Stored entries:
- - - - - - -

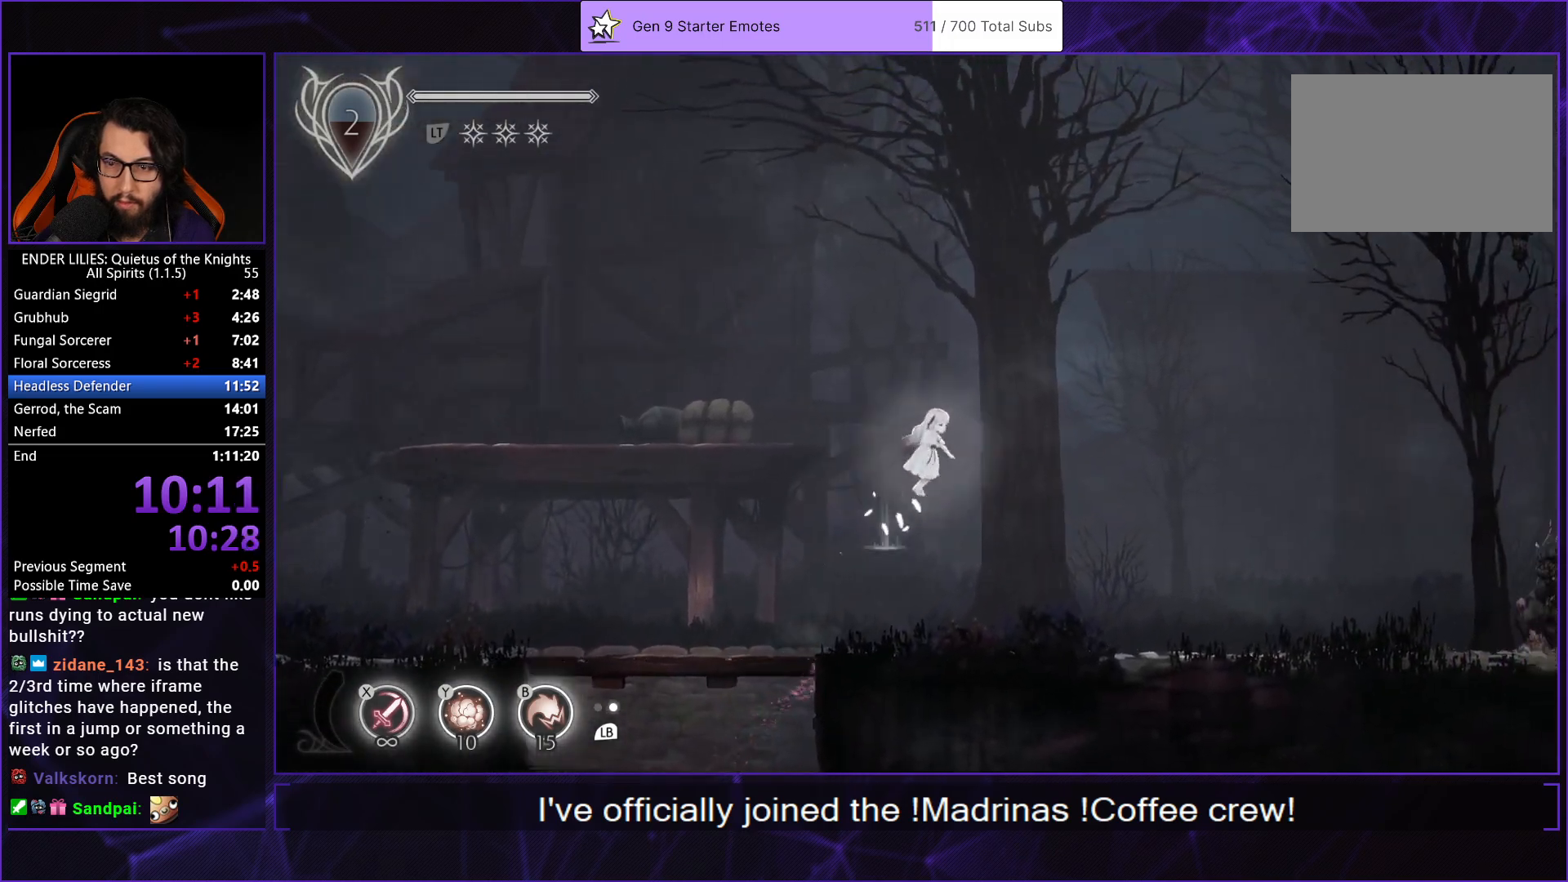
{"buttons": ["DPAD_RIGHT"], "left_stick": "center", "right_stick": "center", "events": [[100, "R1", "up"], [117, "A", "up"]]}
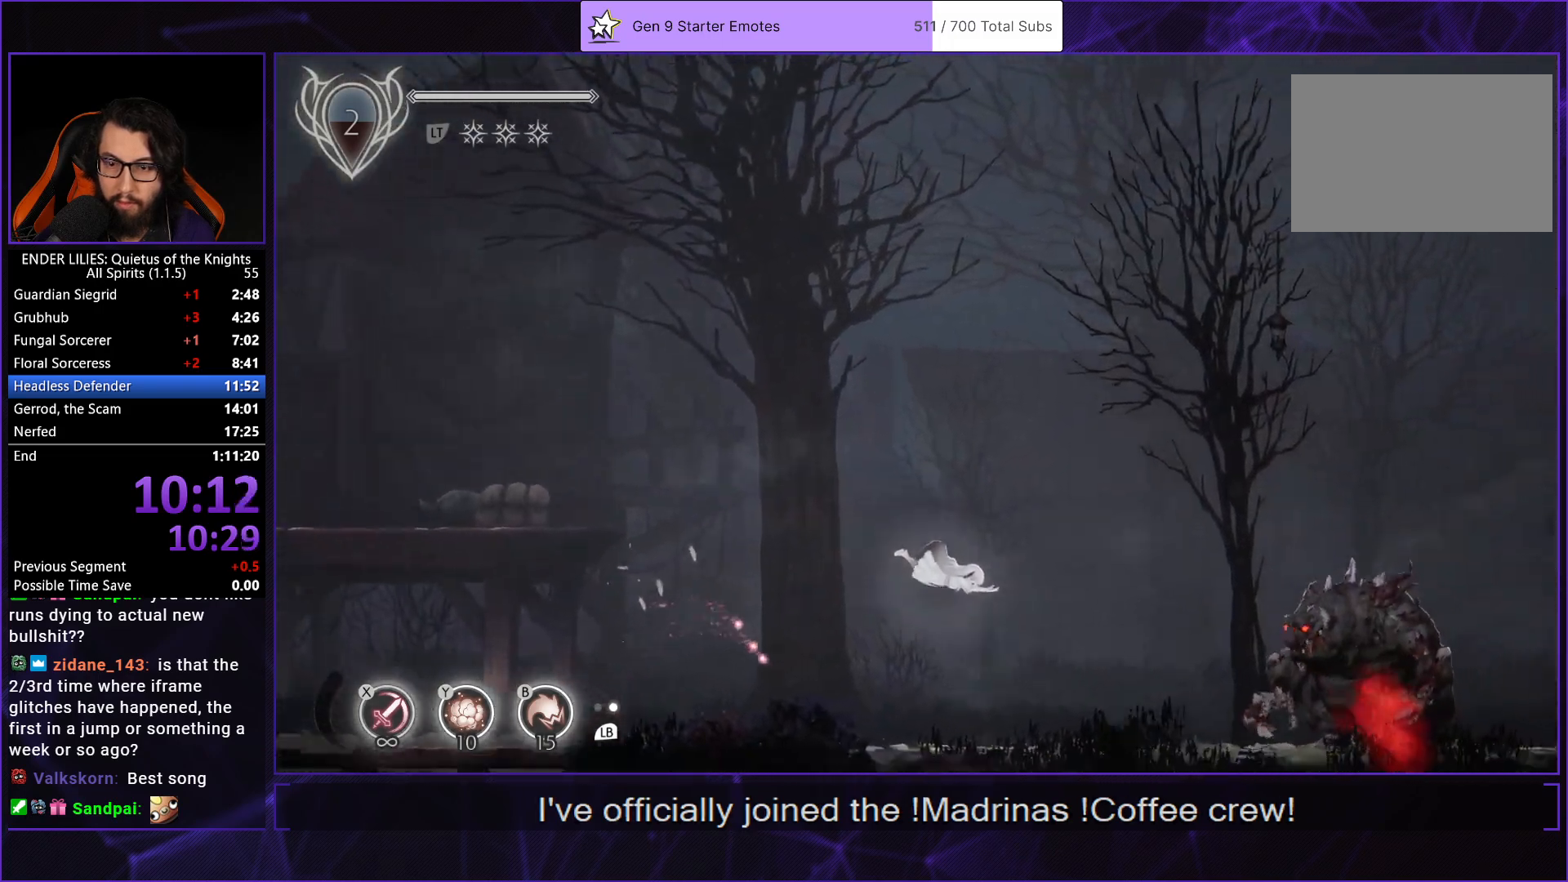
{"buttons": ["DPAD_RIGHT"], "left_stick": "center", "right_stick": "center", "events": [[117, "B", "down"], [200, "B", "up"]]}
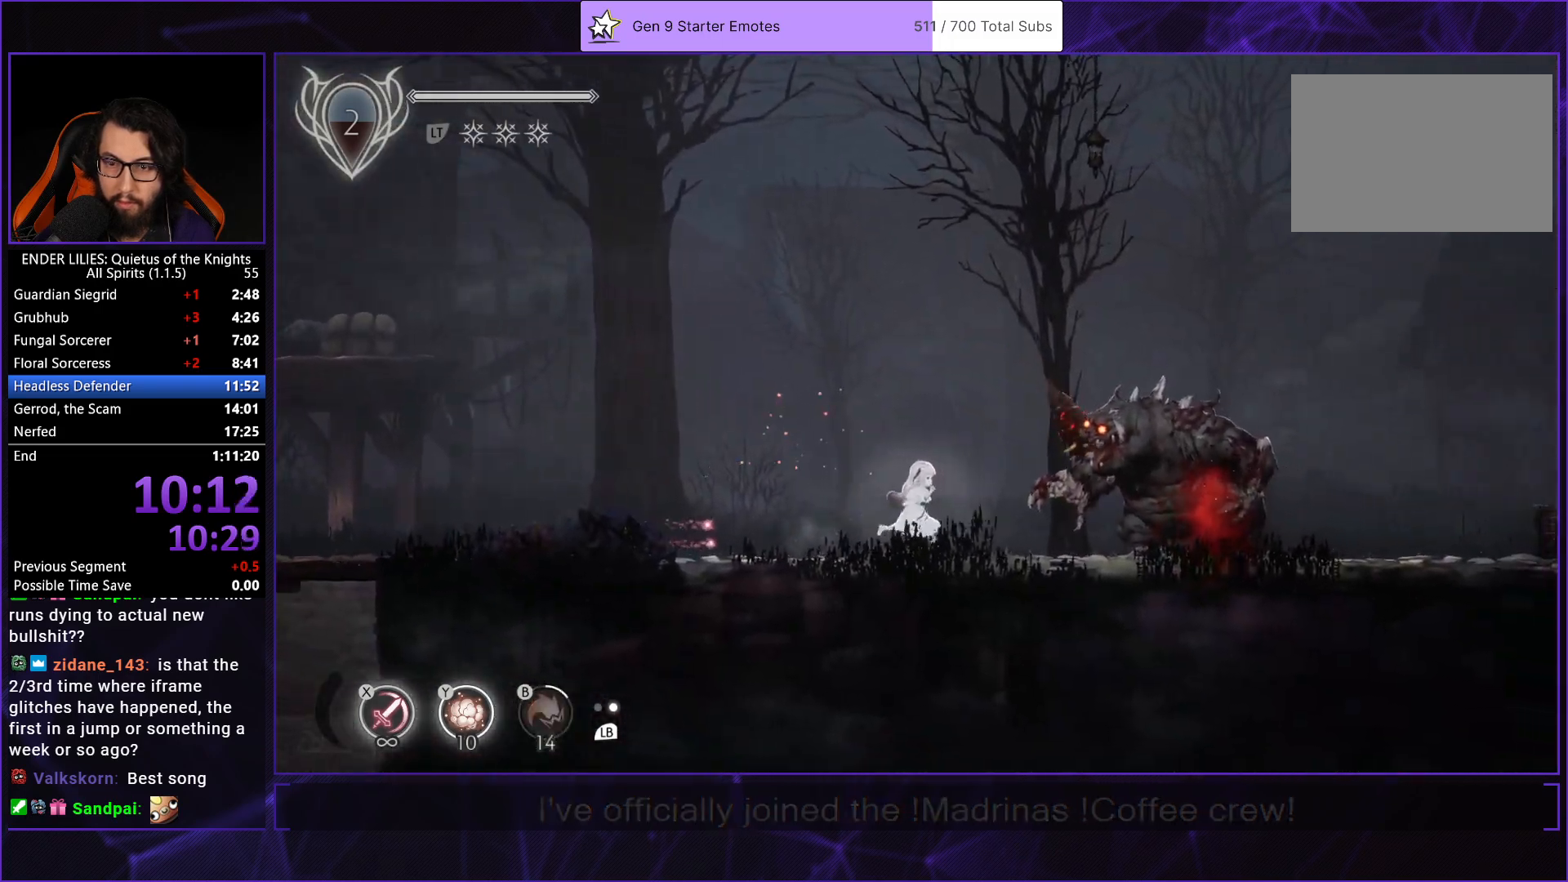
{"buttons": ["DPAD_RIGHT"], "left_stick": "center", "right_stick": "center", "events": [[233, "A", "down"], [333, "A", "up"]]}
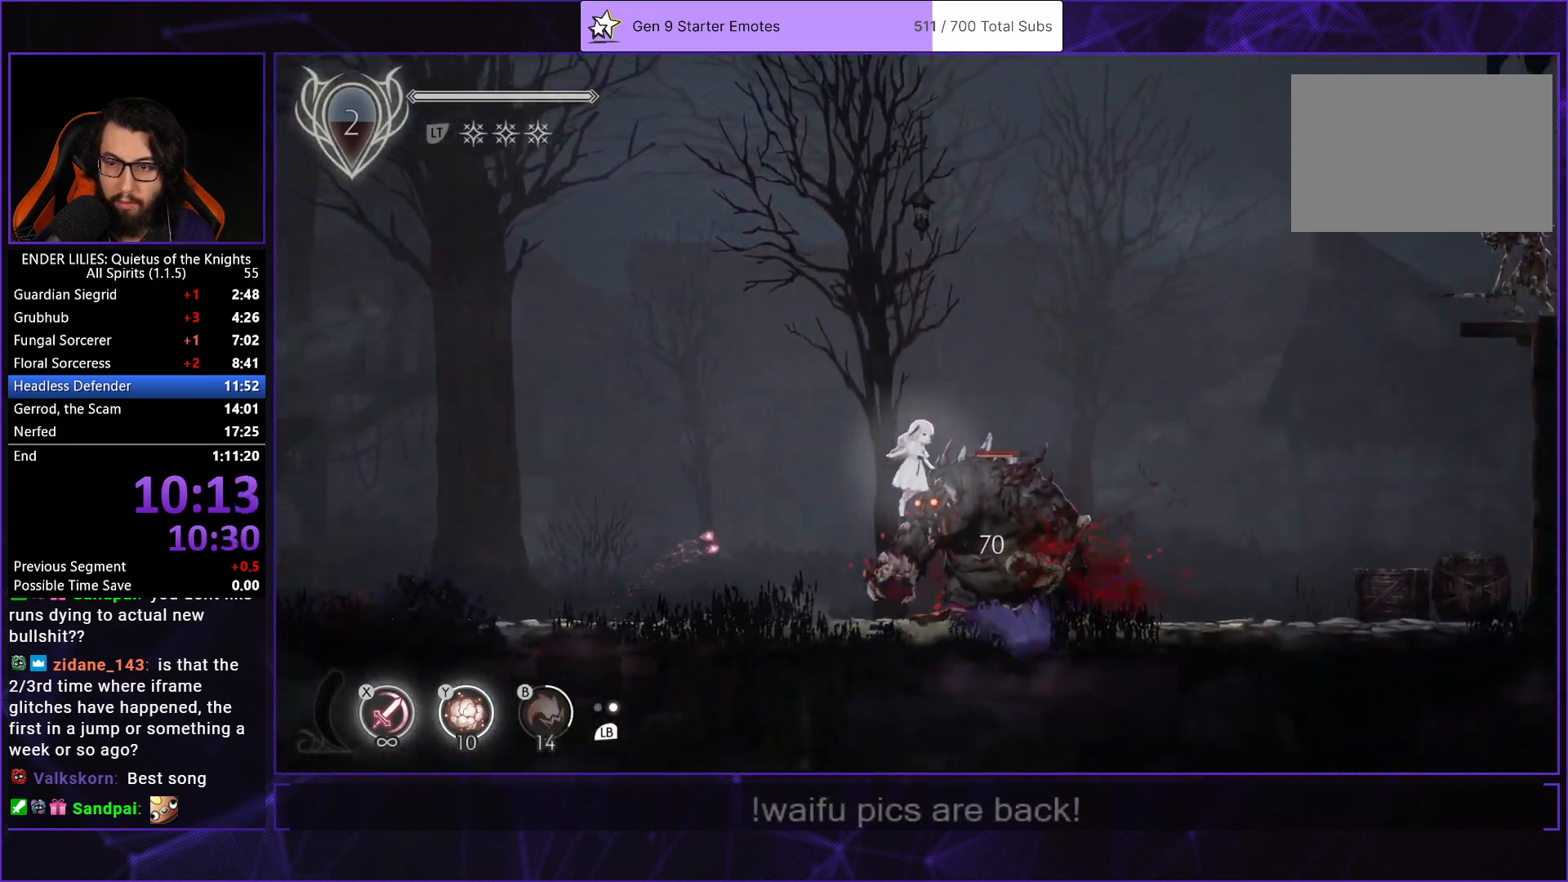
{"buttons": ["DPAD_RIGHT"], "left_stick": "center", "right_stick": "center", "events": [[67, "A", "down"], [100, "R1", "down"], [200, "R1", "up"], [217, "A", "up"]]}
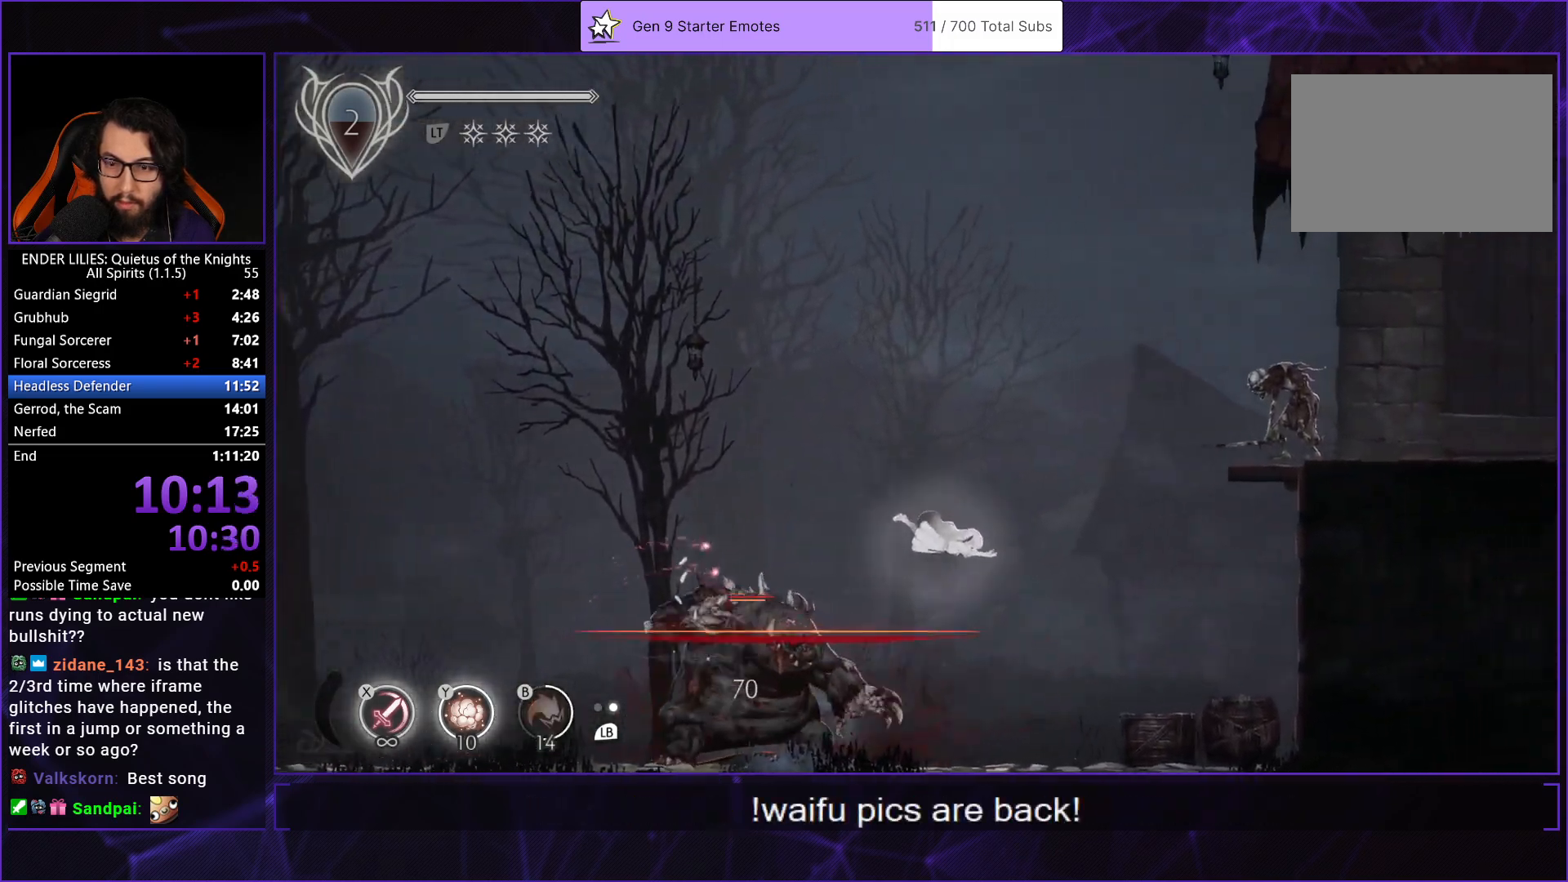
{"buttons": ["DPAD_RIGHT"], "left_stick": "center", "right_stick": "center", "events": [[217, "Y", "down"], [300, "Y", "up"]]}
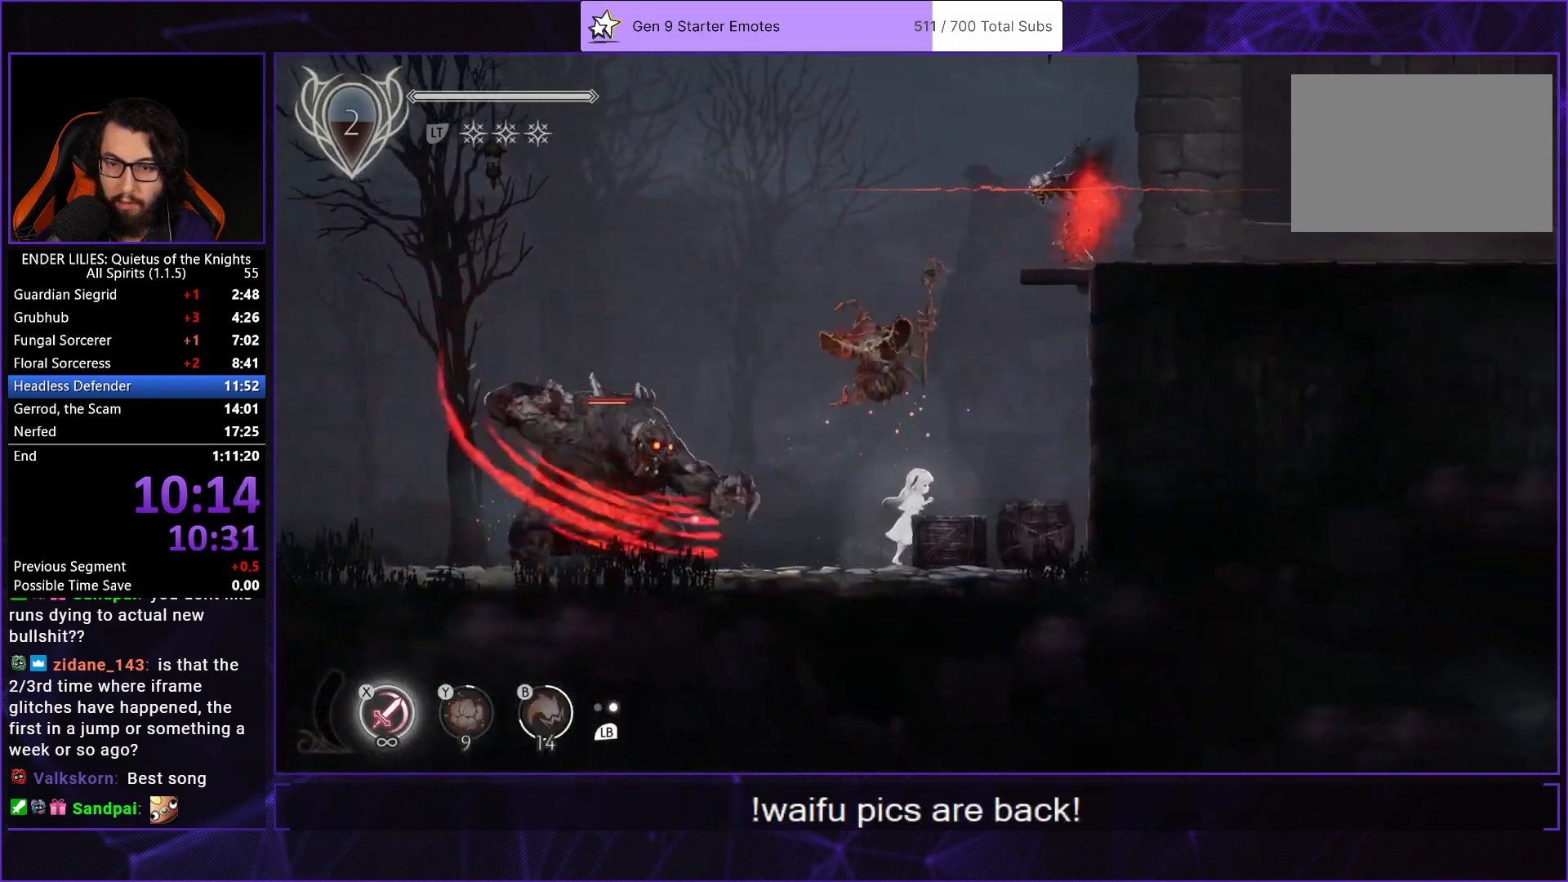
{"buttons": ["DPAD_RIGHT"], "left_stick": "center", "right_stick": "center", "events": [[150, "A", "down"], [250, "A", "up"], [367, "A", "down"], [483, "A", "up"]]}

- - - - - - -

→ What is being asked: Exclude images and repeat all entries exactly.

→ Answer box:
{"buttons": ["DPAD_RIGHT"], "left_stick": "center", "right_stick": "center", "events": [[100, "R1", "up"], [117, "A", "up"]]}
{"buttons": ["DPAD_RIGHT"], "left_stick": "center", "right_stick": "center", "events": [[117, "B", "down"], [200, "B", "up"]]}
{"buttons": ["DPAD_RIGHT"], "left_stick": "center", "right_stick": "center", "events": [[233, "A", "down"], [333, "A", "up"]]}
{"buttons": ["DPAD_RIGHT"], "left_stick": "center", "right_stick": "center", "events": [[67, "A", "down"], [100, "R1", "down"], [200, "R1", "up"], [217, "A", "up"]]}
{"buttons": ["DPAD_RIGHT"], "left_stick": "center", "right_stick": "center", "events": [[217, "Y", "down"], [300, "Y", "up"]]}
{"buttons": ["DPAD_RIGHT"], "left_stick": "center", "right_stick": "center", "events": [[150, "A", "down"], [250, "A", "up"], [367, "A", "down"], [483, "A", "up"]]}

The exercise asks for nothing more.